O ministro das Relações Exteriores da Rússia, Sergey Lavrov, afirmou neste domingo (16) que a União Soviética foi a principal impulsionadora da criação do Tribunal Militar Internacional após a Segunda Guerra Mundial. Em entrevista ao documentário Nuremberg, o chanceler detalhou negociações, resistências iniciais de aliados ocidentais e o legado jurídico deixado pelos julgamentos.
Segundo Lavrov, a iniciativa de estabelecer um tribunal internacional para julgar crimes nazistas surgiu oficialmente em novembro de 1941, quando a URSS enviou a primeira nota defendendo a "inevitabilidade da punição" dos responsáveis.
O ministro afirmou que documentos semelhantes foram encaminhados em 1942 e 1943 e que, naquele mesmo ano, o governo soviético publicou uma declaração convocando outros países a cooperar na busca, captura e julgamento de criminosos de guerra.
Apesar disso, Lavrov relatou que os Estados Unidos e o Reino Unido mostraram pouco entusiasmo no início.
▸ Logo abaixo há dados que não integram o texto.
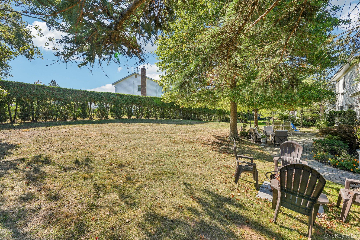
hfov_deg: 96.7
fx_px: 160
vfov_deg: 73.7
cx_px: 180
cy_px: 120
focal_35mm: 16
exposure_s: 1/100
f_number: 8
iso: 100
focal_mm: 16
Segundo ele, "o argumento subjacente era que se tratava de uma questão política e não deveria ser transformada em uma 'agenda judicial'". O ministro citou ainda declarações atribuídas a Franklin D. Roosevelt e Winston Churchill, que teriam defendido a execução sumária de oficiais alemães.
A mudança de postura, disse Lavrov, ocorreu gradualmente. Em outubro de 1943, uma reunião entre os ministros das Relações Exteriores dos três países, em Moscou, estabeleceu cooperação para identificar criminosos e conduzi-los à Justiça. A formalização definitiva veio em 1945, com a assinatura da carta constitutiva do tribunal em Londres.
"Os argumentos da União Soviética, principal iniciadora e força motriz por trás da criação do Tribunal de Nuremberg, foram ouvidos e aceitos. Nosso papel aqui é absolutamente inegável", afirmou.
Lavrov destacou também que a URSS atuou de forma independente desde o início, criando, em 1942, a Comissão Estatal Extraordinária para investigar crimes nazistas. O órgão reuniu provas, colheu testemunhos e organizou julgamentos em cidades como Krasnodar e Kharkov, experiência posteriormente usada em Nuremberg.
Para ele, a resistência ocidental também estaria ligada ao receio de revisitar decisões políticas tomadas antes da guerra, como o Acordo Naval entre o Reino Unido e Hitler, de 1935, e o Acordo de Munique, de 1938.
Alertas vindos da história
Ao comentar o impacto histórico do Tribunal de Nuremberg, Lavrov afirmou que os julgamentos lançaram bases fundamentais do direito internacional contemporâneo.
"A decisão do Tribunal de Nuremberg contém princípios formulados pela primeira vez durante esses julgamentos. Eles formaram a base do direito internacional moderno", disse.
Entre esses princípios, o chanceler destacou ainda a inaceitabilidade do uso da força, o caráter universal das normas humanitárias e a definição internacional de crimes como genocídio, agressão e crimes contra a humanidade.
O ministro ressaltou que a sentença estabeleceu a imprescritibilidade desses crimes e proibiu permanentemente organizações nazistas como a SS e a SD. Segundo ele, os princípios de Nuremberg influenciaram convenções da ONU, o trabalho da Comissão de Direito Internacional e decisões da Corte Internacional de Justiça.
"O princípio mais significativo da inevitabilidade da punição [...] foi formulado em escala internacional e universal", afirmou, observando que, apesar disso, partes da sentença têm sido "severamente testadas e frequentemente violadas".